One always suspected Nixon was at bottom that uncontrolled, desperate figure who damned the press for doing him in. But all through his career, one was never altogether sure. The longer Nixon was in public life, the less one knew him. The very character of Nixon's discourse last Wednesday stamped him forever as washed-up; in those fifteen minutes he at last exhausted himself, confronted and killed the demon that kept him going for sixteen years. It is not that Nixon is dead; it is that he could no longer conceivably be of interest or use to anybody.

The real Nixon was the man who sat biding his time in the crowded House chamber during the years just after the war: an unknown Congressman who had taken what seemed the most promising route to Washington, sitting and waiting for a chance to come his way. When it came, he took it, boldly and without a second thought, like the hero of a perverse version of the American success story. The victim of his success, Alger Hiss, was not simply being kind on that television show when he said of Nixon, "He was responding to a situation in this country, an ugly period, an ugly time, and riding it rather than actually creating it, I think. If it hadn't been Mr. Nixon, perhaps someone else would have tried to jump into the same situation and benefit by it." But all this should lead not to a single condemnation of Richard Nixon, but to questioning the American Dream when it relates to politics.

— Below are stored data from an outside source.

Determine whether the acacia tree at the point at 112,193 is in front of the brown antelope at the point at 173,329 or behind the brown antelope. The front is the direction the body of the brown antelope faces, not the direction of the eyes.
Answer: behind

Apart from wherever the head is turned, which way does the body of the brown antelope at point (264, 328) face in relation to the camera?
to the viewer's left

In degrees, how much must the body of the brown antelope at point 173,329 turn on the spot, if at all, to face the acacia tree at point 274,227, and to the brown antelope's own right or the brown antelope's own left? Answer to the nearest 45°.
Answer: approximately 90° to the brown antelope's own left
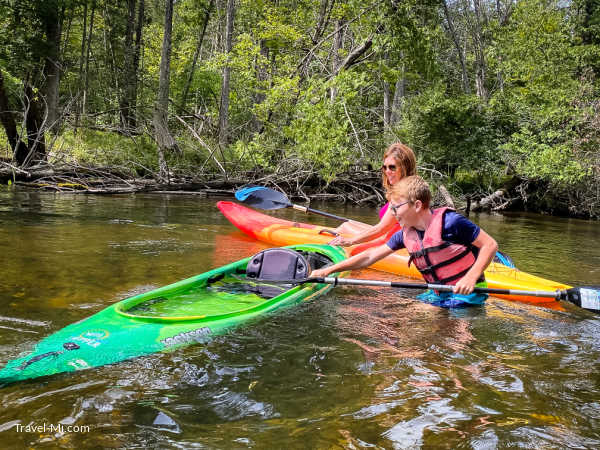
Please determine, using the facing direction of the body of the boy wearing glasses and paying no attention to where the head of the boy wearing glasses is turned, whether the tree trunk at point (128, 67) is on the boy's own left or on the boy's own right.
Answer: on the boy's own right

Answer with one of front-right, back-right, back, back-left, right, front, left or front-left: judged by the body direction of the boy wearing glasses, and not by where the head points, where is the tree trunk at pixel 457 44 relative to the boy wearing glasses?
back-right

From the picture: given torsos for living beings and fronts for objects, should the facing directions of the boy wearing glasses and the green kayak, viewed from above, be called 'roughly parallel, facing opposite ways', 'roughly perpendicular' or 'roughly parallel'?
roughly parallel

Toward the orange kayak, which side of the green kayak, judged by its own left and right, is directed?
back

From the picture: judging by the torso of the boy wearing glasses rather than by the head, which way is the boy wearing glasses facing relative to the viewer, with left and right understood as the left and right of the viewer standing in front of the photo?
facing the viewer and to the left of the viewer

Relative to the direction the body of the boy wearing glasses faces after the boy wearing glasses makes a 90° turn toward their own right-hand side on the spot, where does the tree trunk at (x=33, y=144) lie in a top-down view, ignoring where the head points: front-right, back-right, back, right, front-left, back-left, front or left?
front

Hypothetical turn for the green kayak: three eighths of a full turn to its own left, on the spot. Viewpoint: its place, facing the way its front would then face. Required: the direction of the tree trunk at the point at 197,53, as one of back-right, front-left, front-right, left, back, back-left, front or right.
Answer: left

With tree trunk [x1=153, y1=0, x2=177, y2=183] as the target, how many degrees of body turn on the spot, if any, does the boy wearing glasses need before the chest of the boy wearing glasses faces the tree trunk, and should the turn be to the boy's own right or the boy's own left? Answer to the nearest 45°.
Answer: approximately 90° to the boy's own right

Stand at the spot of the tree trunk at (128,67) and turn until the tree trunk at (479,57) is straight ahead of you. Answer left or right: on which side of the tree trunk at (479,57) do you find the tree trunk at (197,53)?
left

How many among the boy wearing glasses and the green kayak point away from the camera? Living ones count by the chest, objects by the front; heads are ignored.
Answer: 0

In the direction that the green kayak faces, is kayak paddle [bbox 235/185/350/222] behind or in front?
behind

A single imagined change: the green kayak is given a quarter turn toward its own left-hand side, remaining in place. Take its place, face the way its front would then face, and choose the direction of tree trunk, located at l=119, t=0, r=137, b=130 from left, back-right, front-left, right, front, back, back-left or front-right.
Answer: back-left

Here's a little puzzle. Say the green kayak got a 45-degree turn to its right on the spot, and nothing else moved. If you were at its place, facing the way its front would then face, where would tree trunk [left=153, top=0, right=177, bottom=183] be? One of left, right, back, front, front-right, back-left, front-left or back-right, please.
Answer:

Richard Nixon's collapse shows again that there really is more to politics than a talent, or even a genius for opportunism. Richard Nixon went into red-hunting because at that time there was a boom in that brand of politics; if the boom had come in storm windows, then he would have sold storm windows.

But he became an anachronism not merely because, as it were, the market had dried up, but because he discovered too late--when he couldn't get out, when he had to ride the course to the very end, and destroy himself--that politics is much more than merchandising. The "new Nixon" was not the antithesis of the old one; he was the old one who had somehow realized he was wildly, fantastically out of his depth. Things kept changing, but he found himself unable to. He shifted direction, backed and filled so frantically not out of calculation, but because he was staggering under an impossible load.

Nixon's performance at his last press conference was in addition something of an apology; for by blaming everybody, he could only be blaming himself. But his sin was of presumption, not slander. Hiss's apparently generous statement on television Sunday night was really a sad assent to this judgment. He and Nixon's other victims fell to a desperate incompetent; for Nixon never understood politics until it had found him out.